Firstly what is omni-channel? The Webcredible report in 2012 defined it as "Doing multi-channel properly". It is delivering a seamless experience to your customers and "ability to choose any technology or communications channel they wish, at any time, anywhere."
Omni-channel is an open platform approach that enables the customer to see the retailer as a brand rather than a channel within a brand. From the customer's perspective they are able to make a purchase online, in store, on a mobile app, on the phone etc and have access to the same full product offering and stock availability.
Once purchased the customer then has the ability to decide time and place of delivery e.g. home, office, store. Perhaps the trickiest technical piece of the jigsaw is for the (returning) customer to be recognised immediately they start the transaction and have any previous delivery information, payment and credit information presented to them thus reducing the transaction time and continual re-entry of information.
Within the retailer's technical infrastructure all channels must work from a single database of products, prices and promotions and the all important customer history and information must be readily available to any device / point of sale. The bricks-and-mortar stores must become an extension of the Supply Chain.
The Webcredible report acknowledges that "Generally omni-channel is not being done well at the moment" and "Fully developed omni-channel experiences (such as Burberry's) are only currently feasible thanks to innovation and budget that can be justified in flagship stores for exclusive brands".
So is "omni-channel" just the latest buzzword or is it an essential development that retailers can't afford not to invest in? Consider the following scenario:
It is a Thursday afternoon. Your customer, a regular though infrequent shopper, calls into your flagship city centre store on her way home and sees a dress that she likes in your sale. In a hurry she doesn't try it on and leaves your store.
30 minutes later she is relaxing in her train seat and decides to take advantage of your mobile app. She saves the dress along with 2 matching items to view them later. Once home she accesses your website through a tablet, retrieves the saved items and asks for them to be sent to her nearest store, which happens to be a concession, with the intention of trying them on before deciding to purchase.
As it is the end of the season the concession only has stock of one of the items. Your DC has one of the others, but only your flagship store has the third. No one place has all 3 items in the sizes required. All the items were available to the customer as omni-channel displays 100% of the stock irrespective of physical location.
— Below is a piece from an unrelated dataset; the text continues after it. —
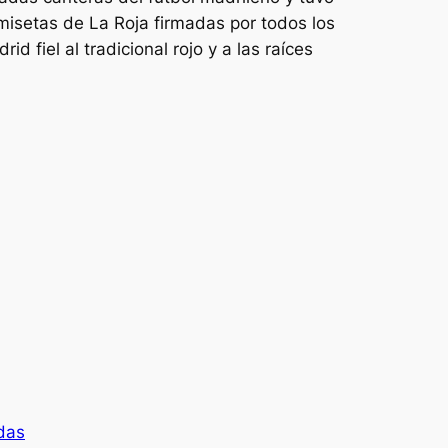
misetas de La Roja firmadas por todos los
 fiel al tradicional rojo y a las raíces
adas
To add to the challenges the Department Store where the concession is based will not take deliveries on a Saturday.
The first issue is that the software has to take the customer's order and use it to generate instructions to 3 different places: 1) the concession that the customer will visit 2) one other store to tell them to move an item to the concession and 3) the DC to move the item that will complete the order.
Secondly there is a big issue here with timing. The order was placed on a Thursday evening and the customer, may arrive as early as 09:00 on Saturday. While this may (I repeat "may") be possible from the DC, how many retailers would be able to complete the inter-branch transfer within the required timescale?
Next is cost. This order will generate 2 exceptional item movements and will inevitably generate additional cost. As the customer's perception is that they are buying from a store they don't expect any of this to be passed on to them and it will therefore come out of an already diminished margin.
Finally there is service. The customer has high expectations of the way she will be treated at the store, which given that it is a concession may not even be by your employees. It should also be noted that she doesn't perceive herself to have actually bought the items yet. If she doesn't turn up on the Saturday, or decides not to purchase one or more of the items then it won't be a return, it will never have been a sale.
Under these circumstances isn't it more realistic for most retailers to restrict the customer to a home delivery option at the point of ordering? After that everything becomes logistically much more straightforward and the costs easier to control. Surely it is better to do this well than attempt something more complex and fail?
Whilst the desire is to be omni-channel, the execution may not be if you want to a) make money from the sale and b) satisfy customer expectations, which has got to be what it is all about. As a customer I don't mind being restricted to home delivery, or receiving multiple parcels, all I want is what I ordered. As long as the interaction with the website lets me know what to expect, why would I really care?
Surely the key thing has got to be: don't promise what you can't, profitably and reliably, deliver.